Ms. Wedatalla declined an interview request, and did not explain why she had not raised concerns before the image was shown. But in an email statement, she said images of Prophet Muhammad should never be displayed, and that Dr. López Prater gave a trigger warning precisely because she knew such images were offensive to many Muslims. The lecture was so disturbing, she said, that she could no longer see herself in that course.
Four days after the class, Dr. López Prater was summoned to a video meeting with the dean of the college of liberal arts, Marcela Kostihova.
Dr. Kostihova compared showing the image to using a racial epithet for Black people, according to Dr. López Prater.

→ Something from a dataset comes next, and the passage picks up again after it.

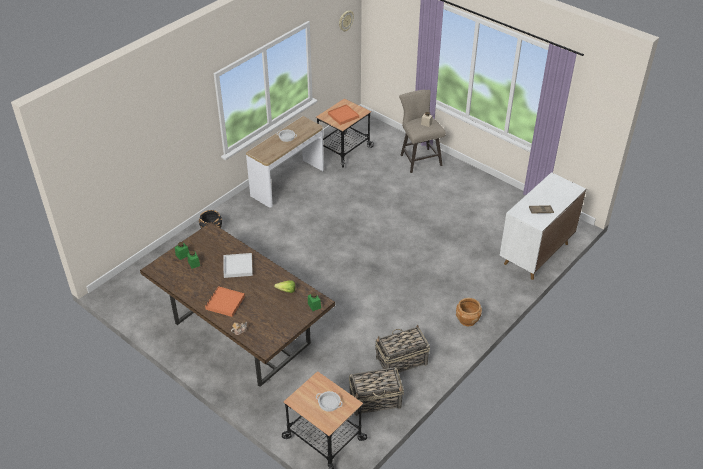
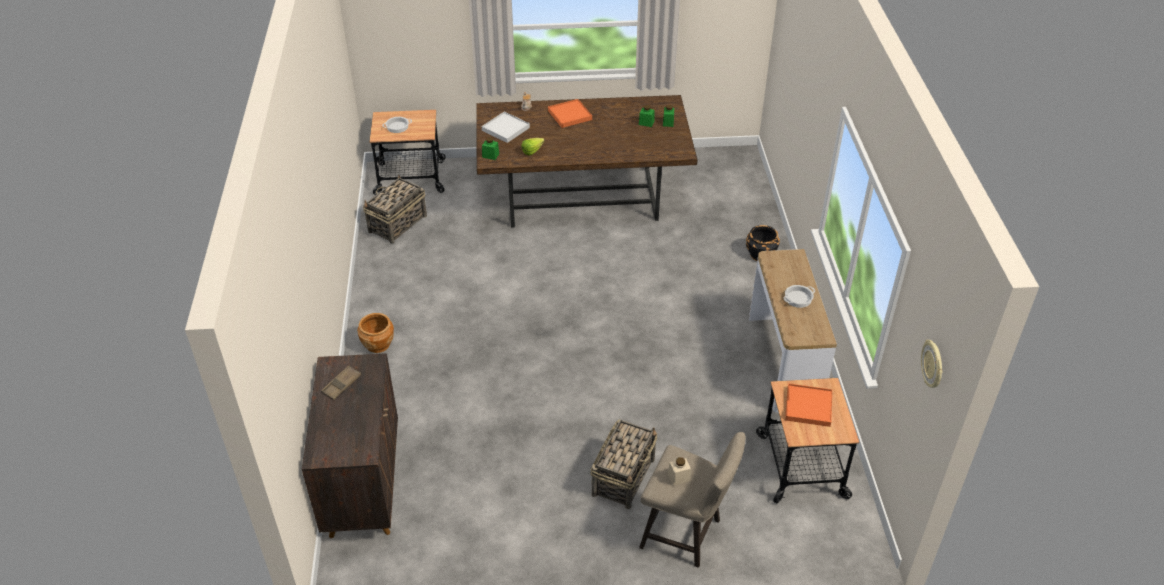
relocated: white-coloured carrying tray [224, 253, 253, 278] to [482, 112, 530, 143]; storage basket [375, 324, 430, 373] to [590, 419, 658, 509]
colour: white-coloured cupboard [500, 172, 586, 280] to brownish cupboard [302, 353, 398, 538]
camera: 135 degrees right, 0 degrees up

“It was very clear to me that she had not talked to any art historians,” Dr. López Prater said.
A couple of weeks later, the university rescinded its offer to teach next semester.
Dr. López Prater said she was ready to move on. She had teaching jobs at other schools. But on Nov. 7, David Everett, the vice president for inclusive excellence, sent an email to all university employees, saying that certain actions taken in an online class were “undeniably inconsiderate, disrespectful and Islamophobic.”

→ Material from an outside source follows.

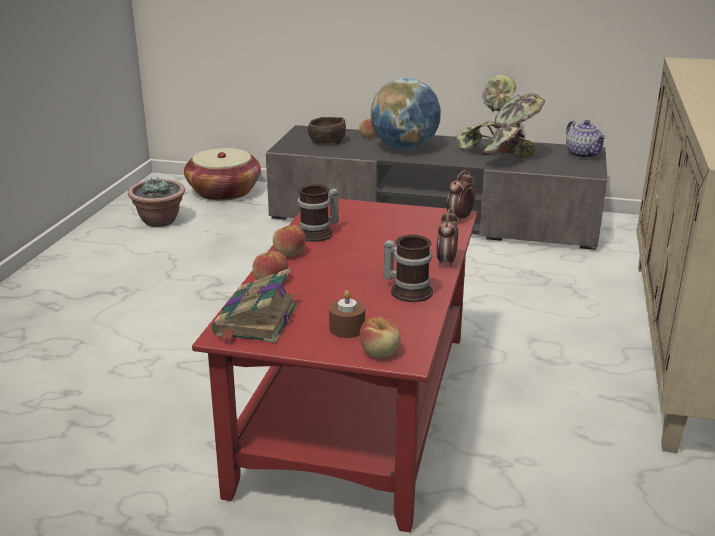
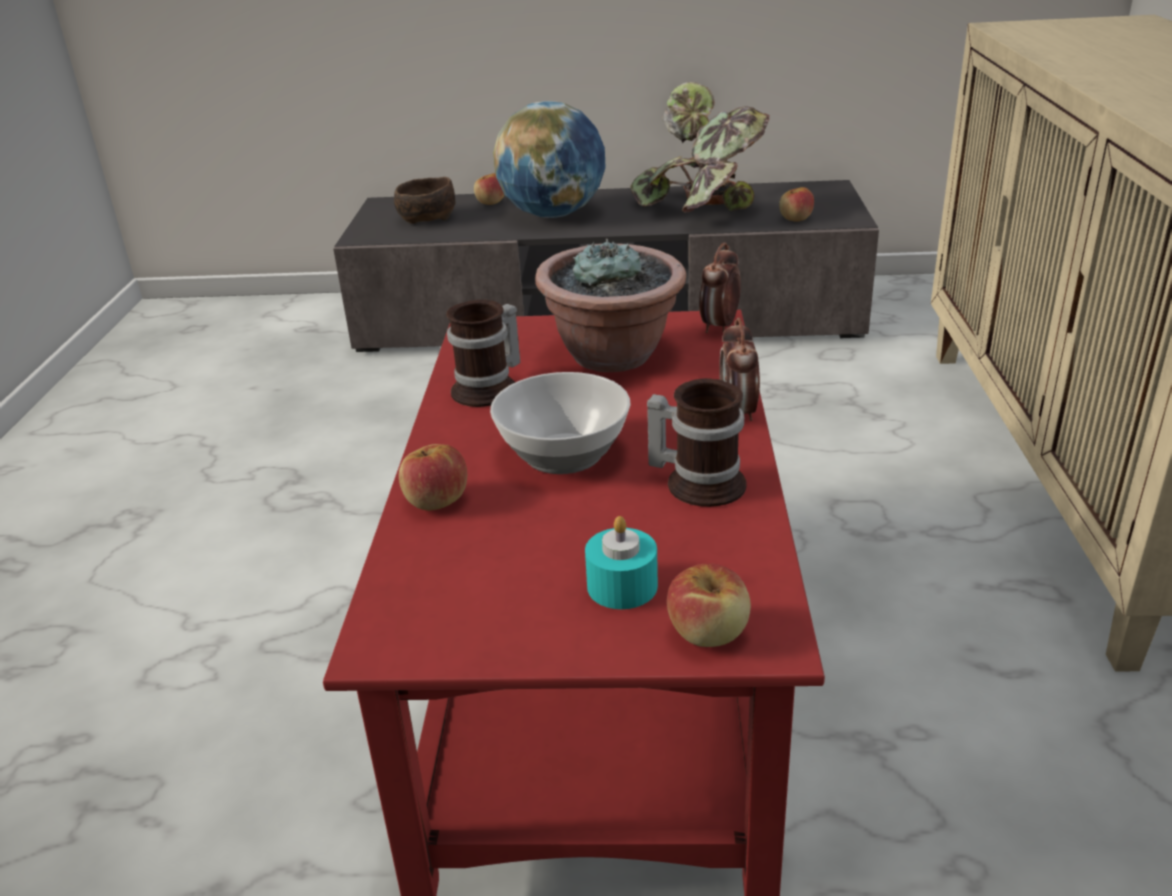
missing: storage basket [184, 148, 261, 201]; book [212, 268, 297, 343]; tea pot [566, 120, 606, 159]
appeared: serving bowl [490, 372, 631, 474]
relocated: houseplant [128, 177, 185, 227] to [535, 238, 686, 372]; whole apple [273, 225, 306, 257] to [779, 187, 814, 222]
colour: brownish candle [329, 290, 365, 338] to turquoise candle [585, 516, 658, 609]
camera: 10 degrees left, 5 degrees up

The administration, after meeting with the school’s Muslim Student Association, would host an open forum “on the subject of Islamophobia,” he wrote.
Dr. López Prater, who had only begun teaching at Hamline in the fall, said she felt like a bucket of ice water had been dumped over her head, but the shock soon gave way to “blistering anger at being characterized in those terms by somebody who I have never even met or spoken with.” She reached out to Dr. Gruber, who ended up writing the essay and starting the petition.